** PROVIDED INFORMATION follows **
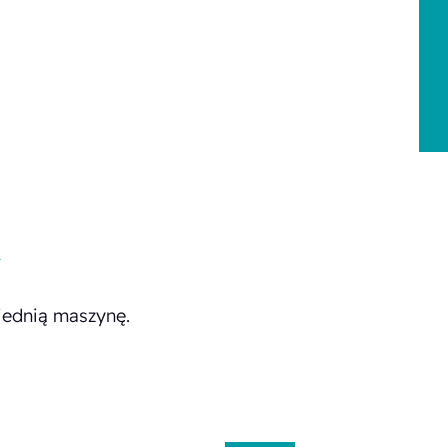
h
iednią maszynę.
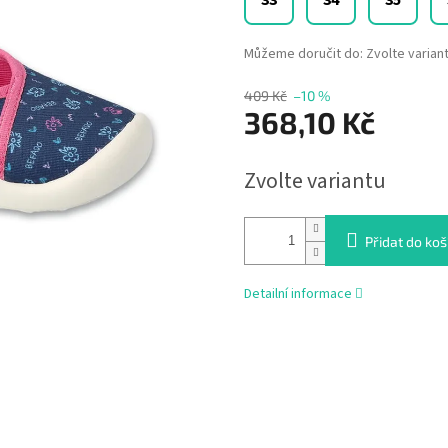
33
34
35
Můžeme doručit do:
Zvolte varian
409 Kč
–10 %
368,10 Kč
Měrná
Zvolte variantu
cena:
Přidat do koš
Detailní informace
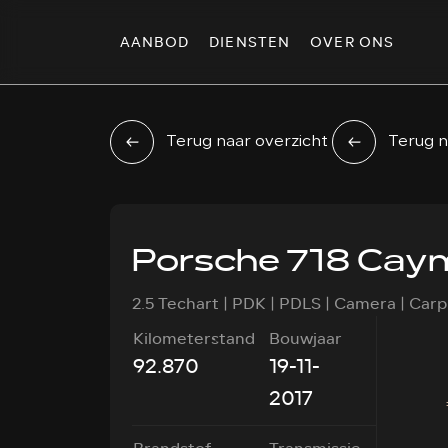
AANBOD
DIENSTEN
OVER ONS
Terug naar overzicht
Terug n
Porsche 718 Cay
2.5 Techart | PDK | PDLS | Camera | Carpl
Kilometerstand
Bouwjaar
92.870
19-11-
2017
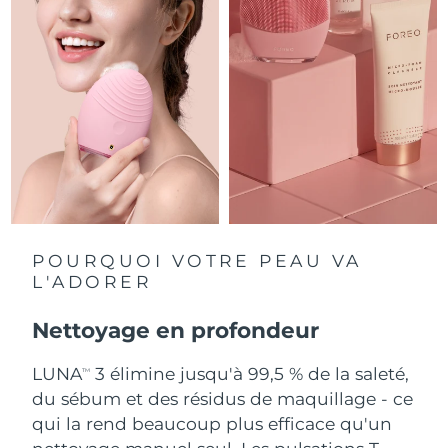
Singapour
Livraison estimée
8/12/26
Slovaquie
Livraison estimée
8/10/26
Slovénie
Livraison estimée
8/10/26
Afrique du Sud
Livraison estimée
8/18/26
Corée du Sud
Livraison estimée
8/12/26
Espagne
Livraison estimée
8/10/26
POURQUOI VOTRE PEAU VA
L'ADORER
Suède
Livraison estimée
8/10/26
Nettoyage en profondeur
Suisse
Livraison estimée
8/10/26
LUNA
3 élimine jusqu'à 99,5 % de la saleté,
TM
Taïwan
Livraison estimée
8/15/26
du sébum et des résidus de maquillage - ce
qui la rend beaucoup plus efficace qu'un
Thaïlande
Livraison estimée
8/14/26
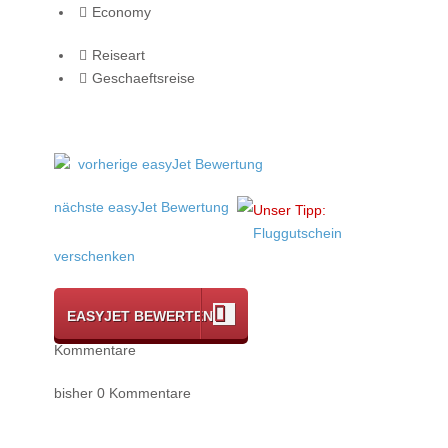
Economy
Reiseart
Geschaeftsreise
vorherige easyJet Bewertung
nächste easyJet Bewertung
Unser Tipp:
Fluggutschein
verschenken
EASYJET BEWERTEN
Kommentare
bisher 0 Kommentare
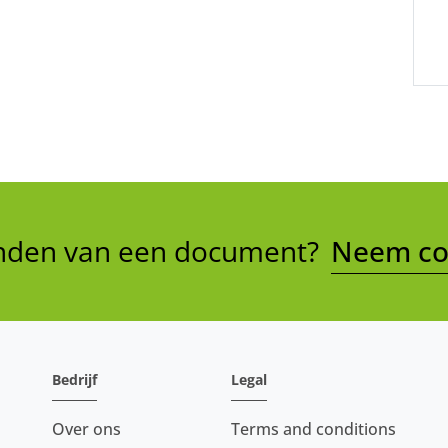
vinden van een document?
Neem con
Bedrijf
Legal
Over ons
Terms and conditions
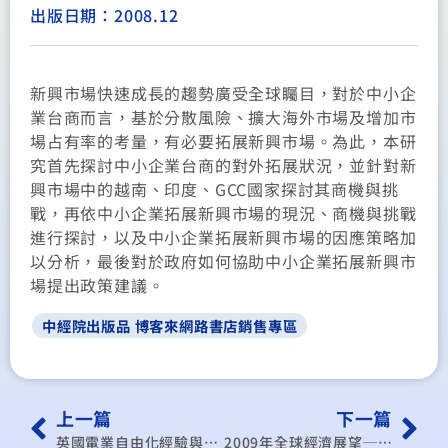
出版日期：2008.12
新興市場快速成長的趨勢廣受全球矚目，對於中小企
業台商而言，基於分散風險、擴大海外市場及增加市
場占有率的考量，有必要拓展新興市場。為此，本研
究首先探討中小企業台商的對外拓展狀況，並針對新
興市場中的越南、印度、GCC國家探討其商機與挑
戰，再依中小企業拓展新興市場的現況、商機與挑戰
進行探討，以及中小企業拓展新興市場的因應策略加
以分析，最後對於政府如何協助中小企業拓展新興市
場提出政策建議。
中經院出版品 博客來網路書店銷售專區
上一篇
下一篇
英國電業自由化經驗與推動績效
2009年全球經濟展望─全球經濟大恐慌會再來嗎？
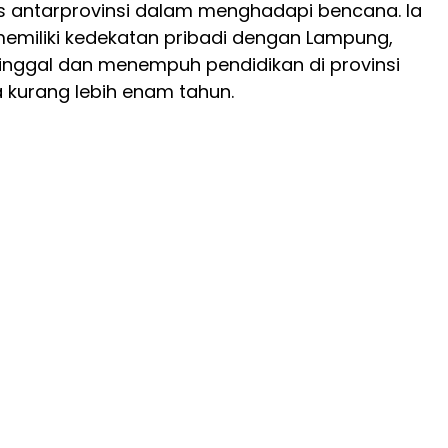
as antarprovinsi dalam menghadapi bencana. Ia
emiliki kedekatan pribadi dengan Lampung,
inggal dan menempuh pendidikan di provinsi
 kurang lebih enam tahun.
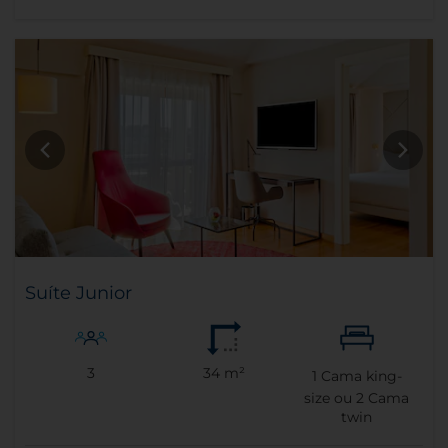
Suíte Junior
3
34 m²
1
Cama king-
size ou
2
Cama
twin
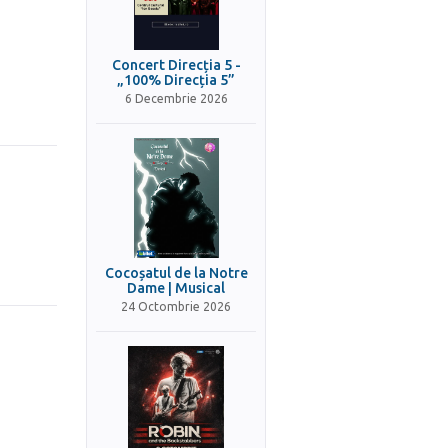
Concert Direcția 5 -
„100% Direcția 5”
6 Decembrie 2026
Cocoșatul de la Notre
Dame | Musical
24 Octombrie 2026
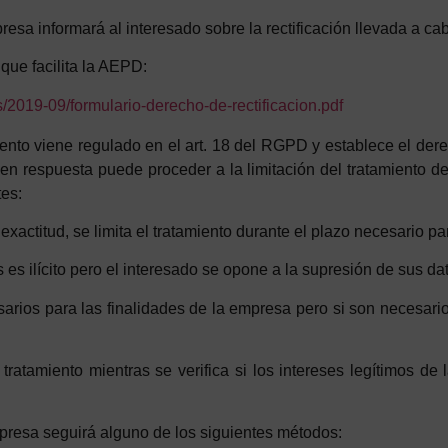
resa informará al interesado sobre la rectificación llevada a ca
que facilita la AEPD:
es/2019-09/formulario-derecho-de-rectificacion.pdf
miento viene regulado en el art. 18 del RGPD y establece el der
en respuesta puede proceder a la limitación del tratamiento de
tes:
actitud, se limita el tratamiento durante el plazo necesario para
s es ilícito pero el interesado se opone a la supresión de sus da
arios para las finalidades de la empresa pero si son necesari
tratamiento mientras se verifica si los intereses legítimos de
empresa seguirá alguno de los siguientes métodos:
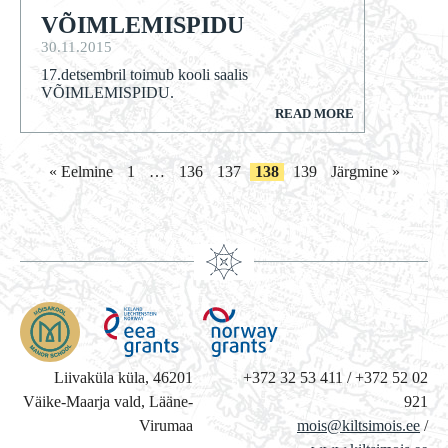
VÕIMLEMISPIDU
30.11.2015
17.detsembril toimub kooli saalis
VÕIMLEMISPIDU.
READ MORE
« Eelmine
1
…
136
137
138
139
Järgmine »
Liivaküla küla, 46201
+372 32 53 411 / +372 52 02
Väike-Maarja vald, Lääne-
921
Virumaa
mois@kiltsimois.ee
/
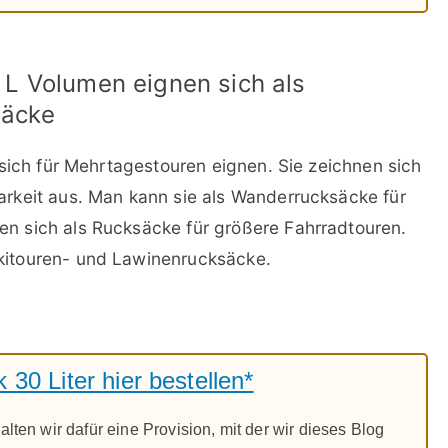
L Volumen eignen sich als
säcke
 sich für Mehrtagestouren eignen. Sie zeichnen sich
rkeit aus. Man kann sie als Wanderrucksäcke für
 sich als Rucksäcke für größere Fahrradtouren.
itouren- und Lawinenrucksäcke.
30 Liter hier bestellen*
alten wir dafür eine Provision, mit der wir dieses Blog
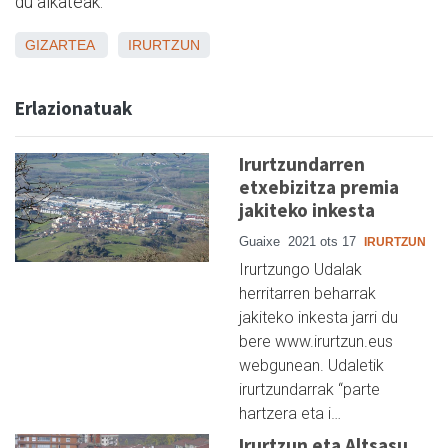
du alkateak.
GIZARTEA
IRURTZUN
Erlazionatuak
Irurtzundarren
etxebizitza premia
jakiteko inkesta
Guaixe
2021 ots 17
IRURTZUN
Irurtzungo Udalak
herritarren beharrak
jakiteko inkesta jarri du
bere www.irurtzun.eus
webgunean. Udaletik
irurtzundarrak “parte
hartzera eta i…
Irurtzun eta Altsasu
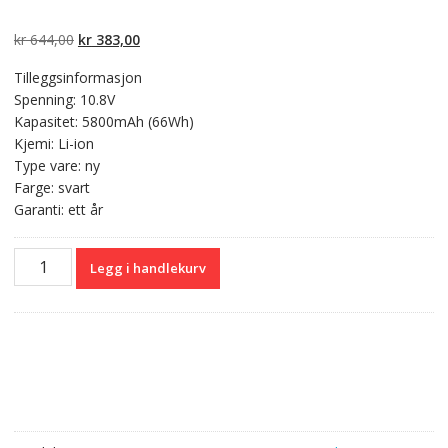
Vurdert
2
4.50
av 5 basert
på
Opprinnelig
Nåværende
kr
644,00
kr
383,00
kundevurdering
er
pris
pris
Tilleggsinformasjon
var:
er:
Spenning: 10.8V
kr 644,00.
kr 383,00.
Kapasitet: 5800mAh (66Wh)
Kjemi: Li-ion
Type vare: ny
Farge: svart
Garanti: ett år
Originalt
Legg i handlekurv
batteri
til
PC
TOSHIBA
PABAS235,PABAS236,PABAS249,PABAS250,PABAS251
antall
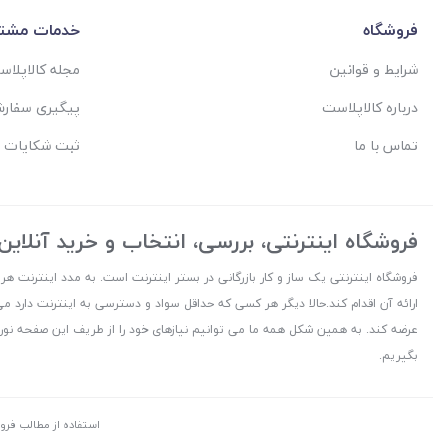
فروشگاه
خدمات مشتر
شرایط و قوانین
مجله کالاپلا
درباره کالاپلاست
پیگیری سفار
تماس با ما
ثبت شکایات 
فروشگاه اینترنتی، بررسی، انتخاب و خرید آنلاین
فروشگاه اینترنتی یک ساز و کار بازرگانی در بستر اینترنت است. به مدد اینترنت هر
ارائه آن اقدام کند.حالا دیگر هر کسی که حداقل سواد و دسترسی به اینترنت دارد می
عرضه کند. به همین شکل همه ما می توانیم نیازهای خود را از طریف این صفحه نورا
بگیریم.
استفاده از مطالب فرو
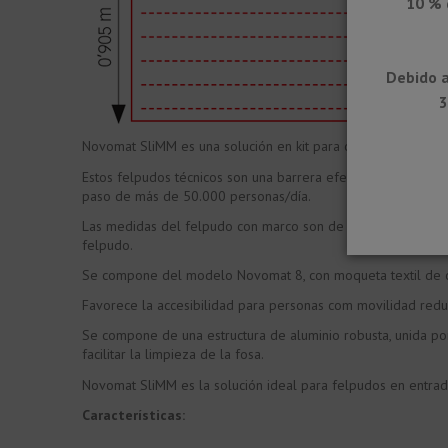
10 % 
Debido a
3
Novomat SliMM es una solución en kit para colocación en sup
Estos felpudos técnicos son una barrera efectiva para evita
paso de más de 50.000 personas/día.
Las medidas del felpudo con marco son de 1200x905 mm y se 
felpudo.
Se compone del modelo Novomat 8, con moqueta textil de colo
Favorece la accesibilidad para personas com movilidad reducid
Se compone de una estructura de aluminio robusta, unida por 
facilitar la limpieza de la fosa.
Novomat SliMM es la solución ideal para felpudos en entradas
Características:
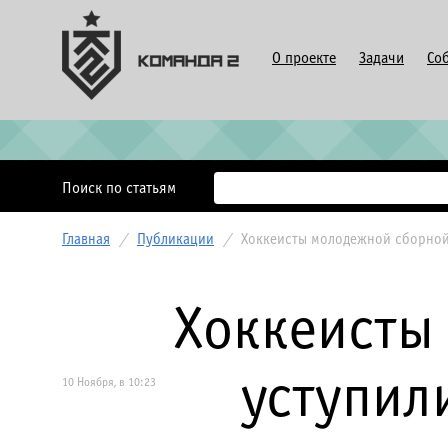
О проекте
Задачи
Со
Поиск по статьям
Главная
/
Публикации
/
Хоккеисты молодежной сборной
Хоккеисты
уступил
10 Ноября, в 10:23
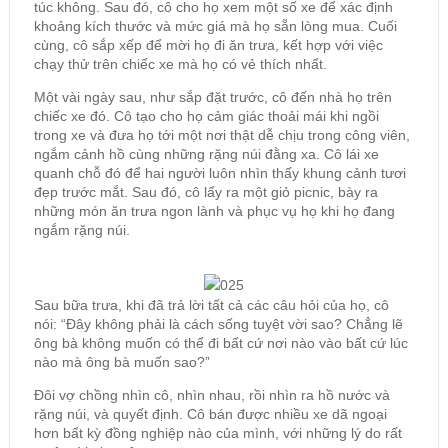
túc không. Sau đó, cô cho họ xem một số xe để xác định
khoảng kích thước và mức giá mà họ sẵn lòng mua. Cuối
cùng, cô sắp xếp để mời họ đi ăn trưa, kết hợp với việc
chạy thử trên chiếc xe mà họ có vẻ thích nhất.
Một vài ngày sau, như sắp đặt trước, cô đến nhà họ trên
chiếc xe đó. Cô tạo cho họ cảm giác thoải mái khi ngồi
trong xe và đưa họ tới một nơi thật dễ chịu trong công viên,
ngắm cảnh hồ cùng những rặng núi đằng xa. Cô lái xe
quanh chỗ đó để hai người luôn nhìn thấy khung cảnh tươi
đẹp trước mắt. Sau đó, cô lấy ra một giỏ picnic, bày ra
những món ăn trưa ngon lành và phục vụ họ khi họ đang
ngắm rặng núi.
Sau bữa trưa, khi đã trả lời tất cả các câu hỏi của họ, cô
nói: “Đây không phải là cách sống tuyệt vời sao? Chẳng lẽ
ông bà không muốn có thể đi bất cứ nơi nào vào bất cứ lúc
nào mà ông bà muốn sao?”
Đôi vợ chồng nhìn cô, nhìn nhau, rồi nhìn ra hồ nước và
rặng núi, và quyết định. Cô bán được nhiều xe dã ngoại
hơn bất kỳ đồng nghiệp nào của mình, với những lý do rất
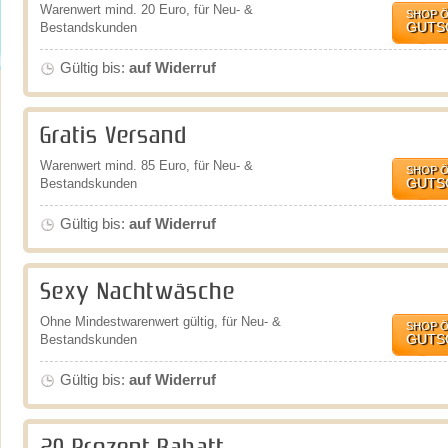
Warenwert mind. 20 Euro, für Neu- &
SHOP 
GUTS
Bestandskunden
Gültig bis:
auf Widerruf
Gratis Versand
Warenwert mind. 85 Euro, für Neu- &
SHOP 
GUTS
Bestandskunden
Gültig bis:
auf Widerruf
Sexy Nachtwäsche
Ohne Mindestwarenwert gültig, für Neu- &
SHOP 
GUTS
Bestandskunden
Gültig bis:
auf Widerruf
** End of PROVIDED INFORMATION **
## [INSTRUCTIONS TO FOLLOW]
Each record above must be set down again unchanged, with its pictures left out.

## [COMPLETED TASK]
h
iednią maszynę.
33
34
35
Můžeme doručit do:
Zvolte varian
409 Kč
–10 %
368,10 Kč
Měrná
Zvolte variantu
cena:
Přidat do koš
Detailní informace
AANBOD
DIENSTEN
OVER ONS
Terug naar overzicht
Terug n
Porsche 718 Cay
2.5 Techart | PDK | PDLS | Camera | Carpl
Kilometerstand
Bouwjaar
92.870
19-11-
2017
Singapour
Livraison estimée
8/12/26
Slovaquie
Livraison estimée
8/10/26
Slovénie
Livraison estimée
8/10/26
Afrique du Sud
Livraison estimée
8/18/26
Corée du Sud
Livraison estimée
8/12/26
Espagne
Livraison estimée
8/10/26
POURQUOI VOTRE PEAU VA
L'ADORER
Suède
Livraison estimée
8/10/26
Nettoyage en profondeur
Suisse
Livraison estimée
8/10/26
LUNA
3 élimine jusqu'à 99,5 % de la saleté,
TM
Taïwan
Livraison estimée
8/15/26
du sébum et des résidus de maquillage - ce
qui la rend beaucoup plus efficace qu'un
Thaïlande
Livraison estimée
8/14/26
Economy
Reiseart
Geschaeftsreise
vorherige easyJet Bewertung
nächste easyJet Bewertung
Unser Tipp:
Fluggutschein
verschenken
EASYJET BEWERTEN
Kommentare
bisher 0 Kommentare
vinden van een document?
Neem con
Bedrijf
Legal
Over ons
Terms and conditions
出版日期：2008.12
新興市場快速成長的趨勢廣受全球矚目，對於中小企
業台商而言，基於分散風險、擴大海外市場及增加市
場占有率的考量，有必要拓展新興市場。為此，本研
究首先探討中小企業台商的對外拓展狀況，並針對新
興市場中的越南、印度、GCC國家探討其商機與挑
戰，再依中小企業拓展新興市場的現況、商機與挑戰
進行探討，以及中小企業拓展新興市場的因應策略加
以分析，最後對於政府如何協助中小企業拓展新興市
場提出政策建議。
中經院出版品 博客來網路書店銷售專區
上一篇
下一篇
英國電業自由化經驗與推動績效
2009年全球經濟展望─全球經濟大恐慌會再來嗎？
as antarprovinsi dalam menghadapi bencana. Ia
emiliki kedekatan pribadi dengan Lampung,
inggal dan menempuh pendidikan di provinsi
 kurang lebih enam tahun.
Suíte Junior
3
34 m²
1
Cama king-
size ou
2
Cama
twin
Concert Direcția 5 -
„100% Direcția 5”
6 Decembrie 2026
Cocoșatul de la Notre
Dame | Musical
24 Octombrie 2026
resa informará al interesado sobre la rectificación llevada a ca
que facilita la AEPD:
es/2019-09/formulario-derecho-de-rectificacion.pdf
miento viene regulado en el art. 18 del RGPD y establece el der
en respuesta puede proceder a la limitación del tratamiento de
tes:
actitud, se limita el tratamiento durante el plazo necesario para
s es ilícito pero el interesado se opone a la supresión de sus da
arios para las finalidades de la empresa pero si son necesari
tratamiento mientras se verifica si los intereses legítimos de
empresa seguirá alguno de los siguientes métodos:
VÕIMLEMISPIDU
30.11.2015
17.detsembril toimub kooli saalis
VÕIMLEMISPIDU.
READ MORE
« Eelmine
1
…
136
137
138
139
Järgmine »
Liivaküla küla, 46201
+372 32 53 411 / +372 52 02
Väike-Maarja vald, Lääne-
921
Virumaa
mois@kiltsimois.ee
/
L Volumen eignen sich als
säcke
 sich für Mehrtagestouren eignen. Sie zeichnen sich
rkeit aus. Man kann sie als Wanderrucksäcke für
 sich als Rucksäcke für größere Fahrradtouren.
itouren- und Lawinenrucksäcke.
30 Liter hier bestellen*
alten wir dafür eine Provision, mit der wir dieses Blog
du alkateak.
GIZARTEA
IRURTZUN
Erlazionatuak
Irurtzundarren
etxebizitza premia
jakiteko inkesta
Guaixe
2021 ots 17
IRURTZUN
Irurtzungo Udalak
herritarren beharrak
jakiteko inkesta jarri du
bere www.irurtzun.eus
webgunean. Udaletik
irurtzundarrak “parte
hartzera eta i…
Irurtzun eta Altsasu
Vurdert
2
4.50
av 5 basert
på
Opprinnelig
Nåværende
kr
644,00
kr
383,00
kundevurdering
er
pris
pris
Tilleggsinformasjon
var:
er:
Spenning: 10.8V
kr 644,00.
kr 383,00.
Kapasitet: 5800mAh (66Wh)
Kjemi: Li-ion
Type vare: ny
Farge: svart
Garanti: ett år
Originalt
Legg i handlekurv
batteri
til
PC
TOSHIBA
PABAS235,PABAS236,PABAS249,PABAS250,PABAS251
antall
فروشگاه
خدمات مشتر
شرایط و قوانین
مجله کالاپلا
درباره کالاپلاست
پیگیری سفار
تماس با ما
ثبت شکایات 
فروشگاه اینترنتی، بررسی، انتخاب و خرید آنلاین
فروشگاه اینترنتی یک ساز و کار بازرگانی در بستر اینترنت است. به مدد اینترنت هر
ارائه آن اقدام کند.حالا دیگر هر کسی که حداقل سواد و دسترسی به اینترنت دارد می
عرضه کند. به همین شکل همه ما می توانیم نیازهای خود را از طریف این صفحه نورا
بگیریم.
استفاده از مطالب فرو
10 % 
Debido a
3
Novomat SliMM es una solución en kit para colocación en sup
Estos felpudos técnicos son una barrera efectiva para evita
paso de más de 50.000 personas/día.
Las medidas del felpudo con marco son de 1200x905 mm y se 
felpudo.
Se compone del modelo Novomat 8, con moqueta textil de colo
Favorece la accesibilidad para personas com movilidad reducid
Se compone de una estructura de aluminio robusta, unida por 
facilitar la limpieza de la fosa.
Novomat SliMM es la solución ideal para felpudos en entradas
Características:
О проекте
Задачи
Со
Поиск по статьям
Главная
/
Публикации
/
Хоккеисты молодежной сборной
Хоккеисты
уступил
10 Ноября, в 10:23
túc không. Sau đó, cô cho họ xem một số xe để xác định
khoảng kích thước và mức giá mà họ sẵn lòng mua. Cuối
cùng, cô sắp xếp để mời họ đi ăn trưa, kết hợp với việc
chạy thử trên chiếc xe mà họ có vẻ thích nhất.
Một vài ngày sau, như sắp đặt trước, cô đến nhà họ trên
chiếc xe đó. Cô tạo cho họ cảm giác thoải mái khi ngồi
trong xe và đưa họ tới một nơi thật dễ chịu trong công viên,
ngắm cảnh hồ cùng những rặng núi đằng xa. Cô lái xe
quanh chỗ đó để hai người luôn nhìn thấy khung cảnh tươi
đẹp trước mắt. Sau đó, cô lấy ra một giỏ picnic, bày ra
những món ăn trưa ngon lành và phục vụ họ khi họ đang
ngắm rặng núi.
Sau bữa trưa, khi đã trả lời tất cả các câu hỏi của họ, cô
nói: “Đây không phải là cách sống tuyệt vời sao? Chẳng lẽ
ông bà không muốn có thể đi bất cứ nơi nào vào bất cứ lúc
nào mà ông bà muốn sao?”
Đôi vợ chồng nhìn cô, nhìn nhau, rồi nhìn ra hồ nước và
rặng núi, và quyết định. Cô bán được nhiều xe dã ngoại
hơn bất kỳ đồng nghiệp nào của mình, với những lý do rất
Warenwert mind. 20 Euro, für Neu- &
SHOP 
GUTS
Bestandskunden
Gültig bis:
auf Widerruf
Gratis Versand
Warenwert mind. 85 Euro, für Neu- &
SHOP 
GUTS
Bestandskunden
Gültig bis:
auf Widerruf
Sexy Nachtwäsche
Ohne Mindestwarenwert gültig, für Neu- &
SHOP 
GUTS
Bestandskunden
Gültig bis:
auf Widerruf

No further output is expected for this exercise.